One of the things I’ll always remember doing at Starbucks while I waited to order was flipping through the CD rack.
Sometimes you would find new artists like Taylor Swift or Selena Gomez, or other times you would see a Paul McCartney album. Either way, it was something that kept you occupied before you had a chance to order. But now that opportunity will be gone as Starbucks will stop selling CDs at the end of February, according to The Atlantic.
As we all know the music industry has declined recently as people download music online for free or use applications like Pandora or Spotify.
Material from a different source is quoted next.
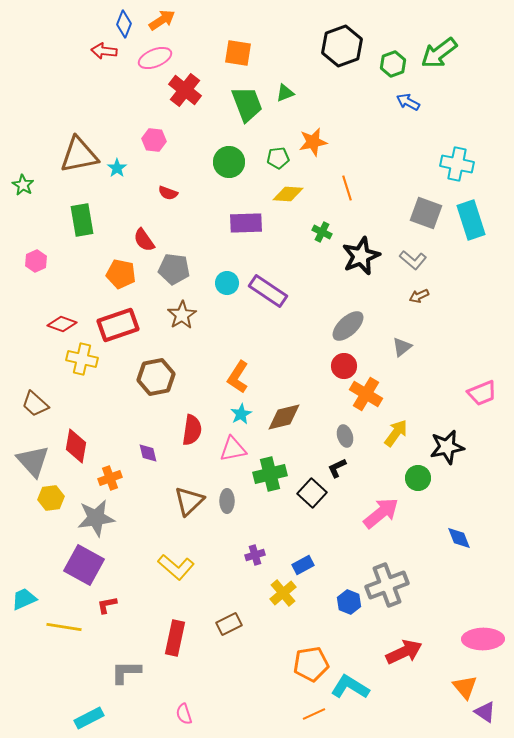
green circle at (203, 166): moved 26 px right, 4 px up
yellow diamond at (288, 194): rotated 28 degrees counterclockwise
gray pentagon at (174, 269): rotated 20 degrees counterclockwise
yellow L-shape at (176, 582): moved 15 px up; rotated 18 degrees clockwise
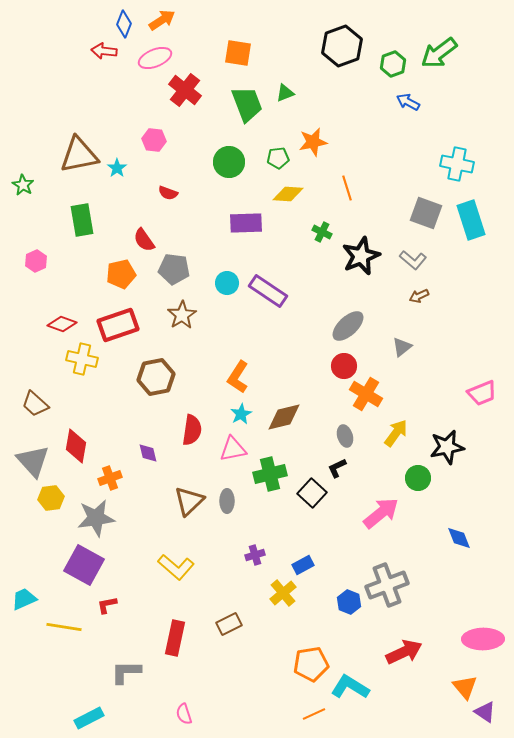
orange pentagon at (121, 274): rotated 24 degrees counterclockwise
Though Starbucks has valid reasoning to stop selling CDs, it is still disappointing to see something we used so often in the early 2000s be thrown to the side soon to be dubbed “obsolete.”
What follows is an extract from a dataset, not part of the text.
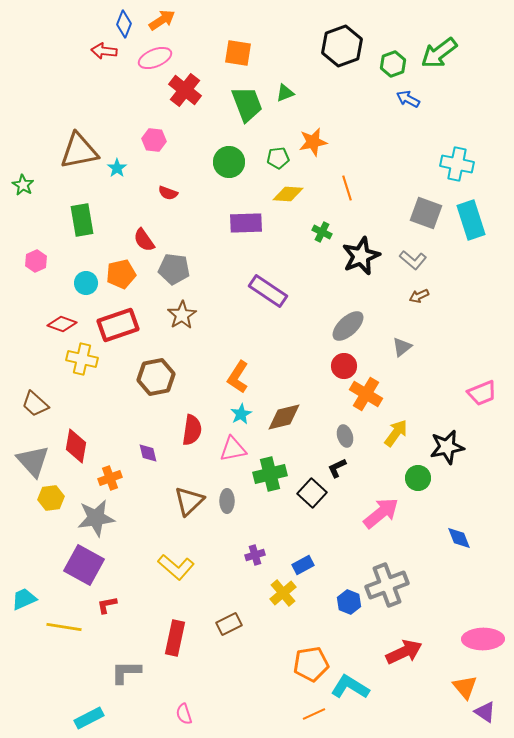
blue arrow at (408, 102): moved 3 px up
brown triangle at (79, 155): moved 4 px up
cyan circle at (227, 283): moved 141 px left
Starbucks not selling CDs anymore may not be a big deal to casual customers, but in the music industry it is a slap in the face. In a world that is rapidly becoming increasingly digital, how are physical discs supposed to compete? I cannot imagine trying to put my foot into the music industry today due to how hard it is to make a living there.
Sometimes I sit down and look at my younger family members on their tablets and iPhones and am amazed at how different their childhood is compared to mine. While I was crying over missing Pokémon on Saturday, they, now, can easily stream shows to watch later. But I, too, am part of the digital world. The last CD I clearly remember buying was Lil Wayne’s “Tha Carter III,” which came out in 2008. After that, I was introduced to LimeWire and Napster and never bought a CD again.
I don’t think that it is possible to stop ourselves from being drawn to the new and shiny devices that Apple and Google place in front of us but I do hope we don’t forget about the little things that once made up the music industry.